Task item
Pictures stay out of the output. Return exactly the lines below from the one with "6. Please let" down to the one with "8. The client", both included, and nothing more.

Given information
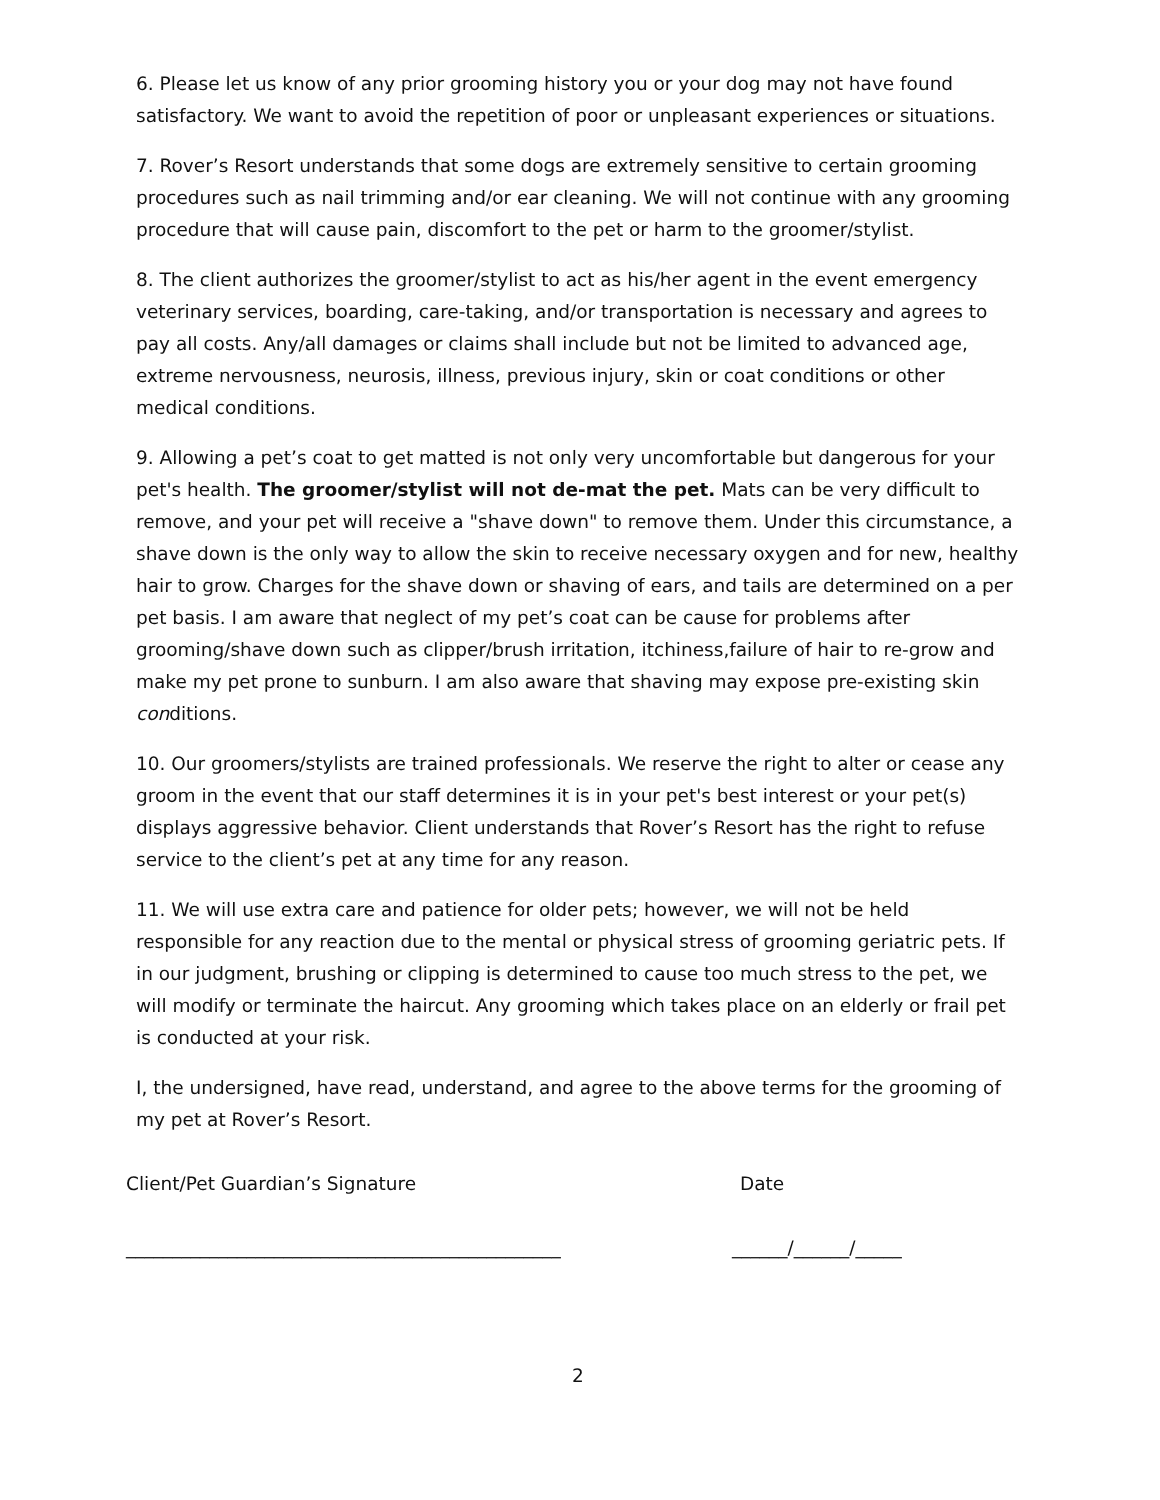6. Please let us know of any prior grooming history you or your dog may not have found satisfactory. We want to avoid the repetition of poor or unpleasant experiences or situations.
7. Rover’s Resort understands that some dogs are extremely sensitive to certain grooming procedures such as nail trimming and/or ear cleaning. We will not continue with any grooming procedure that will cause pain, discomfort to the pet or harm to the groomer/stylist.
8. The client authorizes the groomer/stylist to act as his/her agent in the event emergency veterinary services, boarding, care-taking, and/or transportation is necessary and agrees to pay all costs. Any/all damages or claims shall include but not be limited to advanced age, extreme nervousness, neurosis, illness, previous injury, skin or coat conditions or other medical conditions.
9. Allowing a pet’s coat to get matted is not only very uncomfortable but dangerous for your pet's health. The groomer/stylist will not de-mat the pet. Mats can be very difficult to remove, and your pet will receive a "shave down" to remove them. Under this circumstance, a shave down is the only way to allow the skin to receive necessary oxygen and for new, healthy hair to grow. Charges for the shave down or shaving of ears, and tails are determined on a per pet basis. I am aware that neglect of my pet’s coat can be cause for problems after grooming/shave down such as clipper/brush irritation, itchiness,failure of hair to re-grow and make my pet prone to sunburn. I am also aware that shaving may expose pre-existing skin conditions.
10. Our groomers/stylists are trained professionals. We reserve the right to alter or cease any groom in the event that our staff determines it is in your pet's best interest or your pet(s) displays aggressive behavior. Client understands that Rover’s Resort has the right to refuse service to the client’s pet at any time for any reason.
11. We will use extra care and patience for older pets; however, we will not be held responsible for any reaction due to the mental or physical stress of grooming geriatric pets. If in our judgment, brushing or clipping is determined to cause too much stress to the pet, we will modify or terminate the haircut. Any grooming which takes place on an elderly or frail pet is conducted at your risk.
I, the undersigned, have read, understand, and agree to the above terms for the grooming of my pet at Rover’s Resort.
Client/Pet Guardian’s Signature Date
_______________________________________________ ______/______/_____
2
==
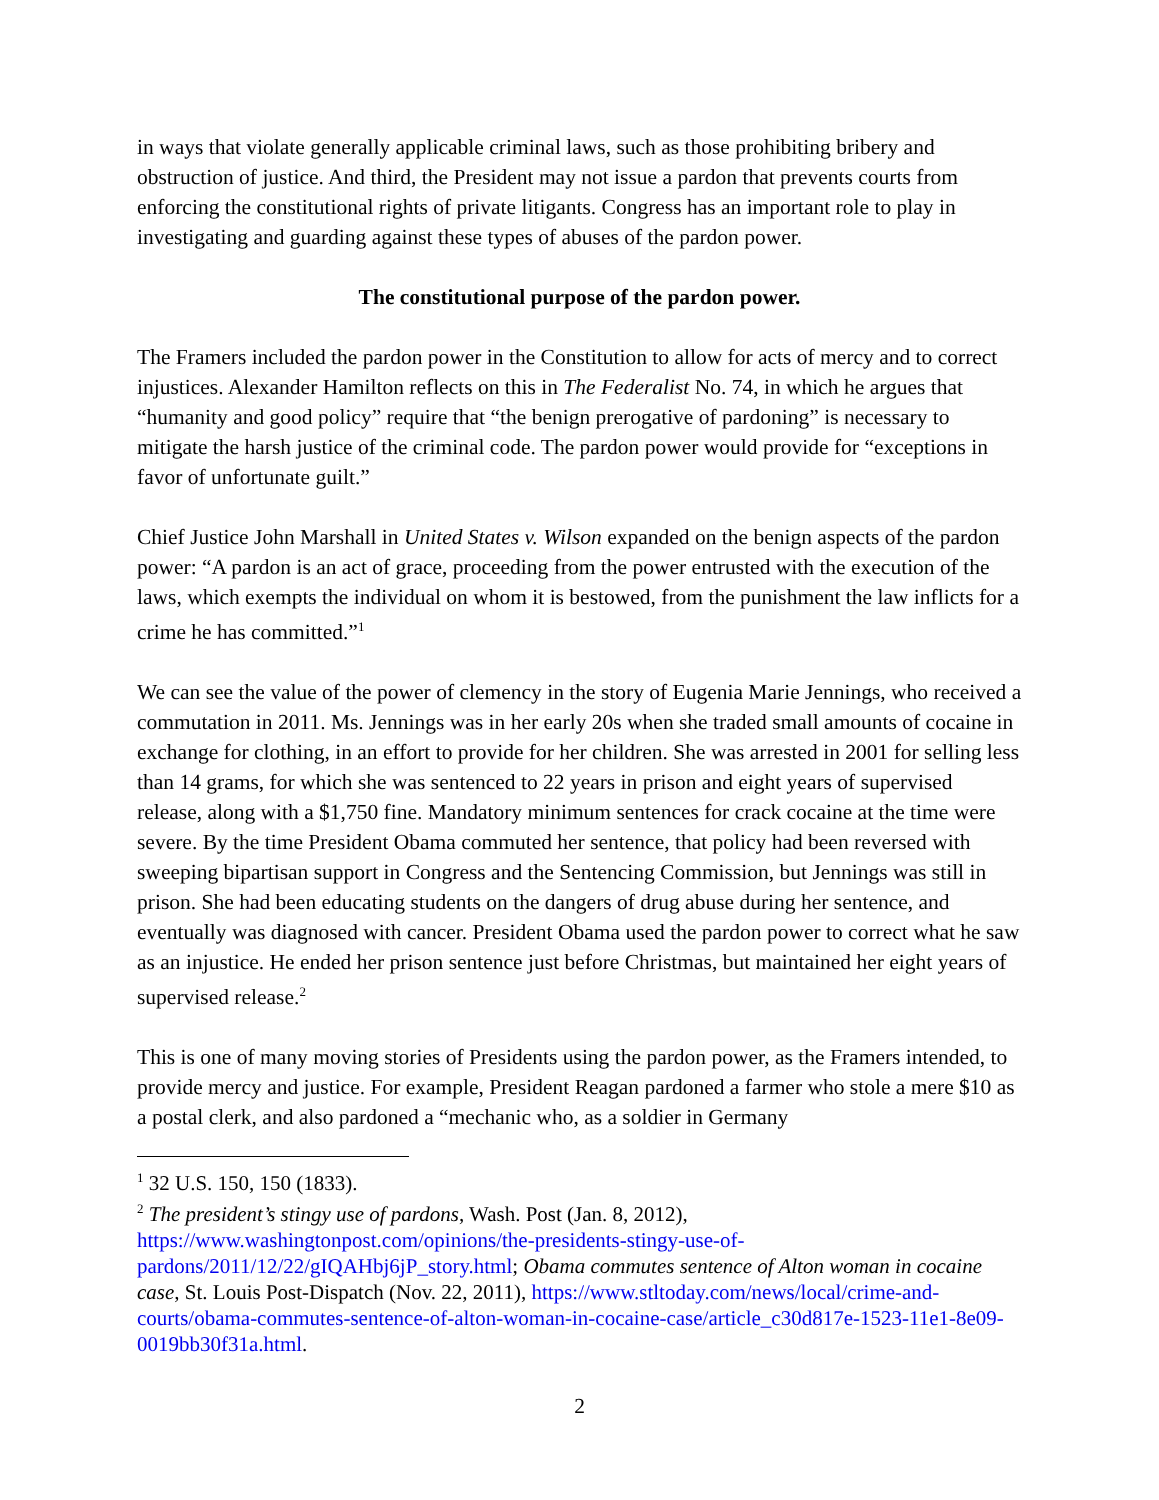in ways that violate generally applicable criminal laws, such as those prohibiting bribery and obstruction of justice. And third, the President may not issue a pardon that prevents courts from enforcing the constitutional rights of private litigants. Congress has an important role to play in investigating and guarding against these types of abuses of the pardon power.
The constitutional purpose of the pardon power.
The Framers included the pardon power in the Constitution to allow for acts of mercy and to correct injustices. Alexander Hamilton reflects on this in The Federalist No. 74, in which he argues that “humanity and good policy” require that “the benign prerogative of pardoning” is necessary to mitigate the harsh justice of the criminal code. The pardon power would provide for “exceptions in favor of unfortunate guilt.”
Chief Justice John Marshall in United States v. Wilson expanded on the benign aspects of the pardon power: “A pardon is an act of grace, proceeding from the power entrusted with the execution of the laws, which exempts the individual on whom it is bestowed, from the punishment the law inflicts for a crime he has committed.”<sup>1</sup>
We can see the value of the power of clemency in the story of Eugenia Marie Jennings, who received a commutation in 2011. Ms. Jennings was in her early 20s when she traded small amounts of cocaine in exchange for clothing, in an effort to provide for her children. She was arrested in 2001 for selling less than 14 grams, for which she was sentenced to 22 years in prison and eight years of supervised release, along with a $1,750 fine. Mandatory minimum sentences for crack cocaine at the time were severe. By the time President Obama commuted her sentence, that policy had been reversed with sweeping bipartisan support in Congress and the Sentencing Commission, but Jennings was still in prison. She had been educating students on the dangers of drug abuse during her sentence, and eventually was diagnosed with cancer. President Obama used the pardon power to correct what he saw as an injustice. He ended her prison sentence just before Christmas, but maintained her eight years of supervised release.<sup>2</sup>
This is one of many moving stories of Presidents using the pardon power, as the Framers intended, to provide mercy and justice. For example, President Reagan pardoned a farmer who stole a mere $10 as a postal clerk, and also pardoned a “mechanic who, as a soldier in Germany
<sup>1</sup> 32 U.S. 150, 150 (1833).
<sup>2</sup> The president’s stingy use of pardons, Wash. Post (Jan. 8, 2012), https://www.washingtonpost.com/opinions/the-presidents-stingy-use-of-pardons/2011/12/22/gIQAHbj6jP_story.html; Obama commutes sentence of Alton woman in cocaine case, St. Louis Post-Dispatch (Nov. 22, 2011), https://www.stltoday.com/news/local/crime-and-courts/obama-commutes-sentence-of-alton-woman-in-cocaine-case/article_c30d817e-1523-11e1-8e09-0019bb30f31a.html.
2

Response
6. Please let us know of any prior grooming history you or your dog may not have found satisfactory. We want to avoid the repetition of poor or unpleasant experiences or situations.
7. Rover’s Resort understands that some dogs are extremely sensitive to certain grooming procedures such as nail trimming and/or ear cleaning. We will not continue with any grooming procedure that will cause pain, discomfort to the pet or harm to the groomer/stylist.
8. The client authorizes the groomer/stylist to act as his/her agent in the event emergency veterinary services, boarding, care-taking, and/or transportation is necessary and agrees to pay all costs. Any/all damages or claims shall include but not be limited to advanced age, extreme nervousness, neurosis, illness, previous injury, skin or coat conditions or other medical conditions.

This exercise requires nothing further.